Count the lines in the data below that contain the string "pancreas", and reply with the number alone.

____ Material provided

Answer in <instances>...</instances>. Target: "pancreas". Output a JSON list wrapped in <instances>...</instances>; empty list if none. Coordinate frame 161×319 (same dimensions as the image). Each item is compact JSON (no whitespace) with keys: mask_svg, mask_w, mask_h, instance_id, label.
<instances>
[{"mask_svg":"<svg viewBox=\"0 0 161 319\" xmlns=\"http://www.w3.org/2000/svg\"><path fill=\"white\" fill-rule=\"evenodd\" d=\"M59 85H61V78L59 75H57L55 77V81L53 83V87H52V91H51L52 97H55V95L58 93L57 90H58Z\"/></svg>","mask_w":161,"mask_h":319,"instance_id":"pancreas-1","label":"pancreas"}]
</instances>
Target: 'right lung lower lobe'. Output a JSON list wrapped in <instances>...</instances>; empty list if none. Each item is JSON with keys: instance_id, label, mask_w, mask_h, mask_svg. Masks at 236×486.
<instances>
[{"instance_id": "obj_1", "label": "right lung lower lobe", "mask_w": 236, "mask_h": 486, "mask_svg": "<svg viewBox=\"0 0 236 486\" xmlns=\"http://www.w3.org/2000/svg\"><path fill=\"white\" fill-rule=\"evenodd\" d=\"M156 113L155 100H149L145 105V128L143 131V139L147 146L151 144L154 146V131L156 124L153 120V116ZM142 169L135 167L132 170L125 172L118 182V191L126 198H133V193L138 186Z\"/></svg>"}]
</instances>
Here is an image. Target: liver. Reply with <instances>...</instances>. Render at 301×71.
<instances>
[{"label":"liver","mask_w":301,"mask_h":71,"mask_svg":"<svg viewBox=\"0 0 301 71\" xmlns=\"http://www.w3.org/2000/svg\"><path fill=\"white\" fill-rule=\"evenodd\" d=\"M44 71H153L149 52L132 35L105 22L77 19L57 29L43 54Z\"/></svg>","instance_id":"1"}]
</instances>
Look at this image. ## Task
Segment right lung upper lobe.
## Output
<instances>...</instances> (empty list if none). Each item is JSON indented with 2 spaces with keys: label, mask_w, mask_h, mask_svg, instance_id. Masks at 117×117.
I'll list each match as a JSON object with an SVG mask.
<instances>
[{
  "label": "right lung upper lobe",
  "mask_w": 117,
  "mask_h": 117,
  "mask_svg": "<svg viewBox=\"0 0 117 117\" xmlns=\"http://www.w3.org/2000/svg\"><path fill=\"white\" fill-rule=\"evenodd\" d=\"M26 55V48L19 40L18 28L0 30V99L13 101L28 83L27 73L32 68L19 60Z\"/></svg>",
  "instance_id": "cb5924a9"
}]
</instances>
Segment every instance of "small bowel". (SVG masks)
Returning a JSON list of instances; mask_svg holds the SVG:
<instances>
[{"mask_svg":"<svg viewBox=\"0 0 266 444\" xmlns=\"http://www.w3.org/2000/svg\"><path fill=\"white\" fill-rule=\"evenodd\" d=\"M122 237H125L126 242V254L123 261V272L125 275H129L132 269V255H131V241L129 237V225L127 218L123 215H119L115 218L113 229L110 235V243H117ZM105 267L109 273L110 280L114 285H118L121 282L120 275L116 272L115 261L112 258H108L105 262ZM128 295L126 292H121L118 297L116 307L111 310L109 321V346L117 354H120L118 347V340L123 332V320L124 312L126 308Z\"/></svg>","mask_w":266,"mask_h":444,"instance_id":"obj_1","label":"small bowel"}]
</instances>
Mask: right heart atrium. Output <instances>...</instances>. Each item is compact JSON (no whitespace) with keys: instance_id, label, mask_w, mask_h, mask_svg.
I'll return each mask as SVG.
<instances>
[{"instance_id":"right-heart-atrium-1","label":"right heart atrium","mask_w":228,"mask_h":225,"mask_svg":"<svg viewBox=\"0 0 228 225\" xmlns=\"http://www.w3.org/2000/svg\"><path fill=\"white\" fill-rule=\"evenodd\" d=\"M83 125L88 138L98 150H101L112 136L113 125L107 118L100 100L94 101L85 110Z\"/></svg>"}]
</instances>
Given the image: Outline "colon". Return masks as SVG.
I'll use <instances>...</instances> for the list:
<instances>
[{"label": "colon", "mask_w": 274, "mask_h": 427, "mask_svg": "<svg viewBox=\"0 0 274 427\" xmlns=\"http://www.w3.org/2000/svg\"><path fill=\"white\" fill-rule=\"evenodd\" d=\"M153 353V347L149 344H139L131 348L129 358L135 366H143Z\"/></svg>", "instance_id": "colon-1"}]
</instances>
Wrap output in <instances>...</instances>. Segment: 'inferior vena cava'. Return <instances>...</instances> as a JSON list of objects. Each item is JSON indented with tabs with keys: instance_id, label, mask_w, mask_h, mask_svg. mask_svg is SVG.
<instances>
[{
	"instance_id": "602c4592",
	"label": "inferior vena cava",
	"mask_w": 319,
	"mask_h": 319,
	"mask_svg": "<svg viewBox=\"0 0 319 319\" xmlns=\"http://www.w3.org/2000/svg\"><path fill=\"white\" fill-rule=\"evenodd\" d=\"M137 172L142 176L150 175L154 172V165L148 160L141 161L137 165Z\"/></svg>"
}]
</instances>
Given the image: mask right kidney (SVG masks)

________

▶ _Task result_
2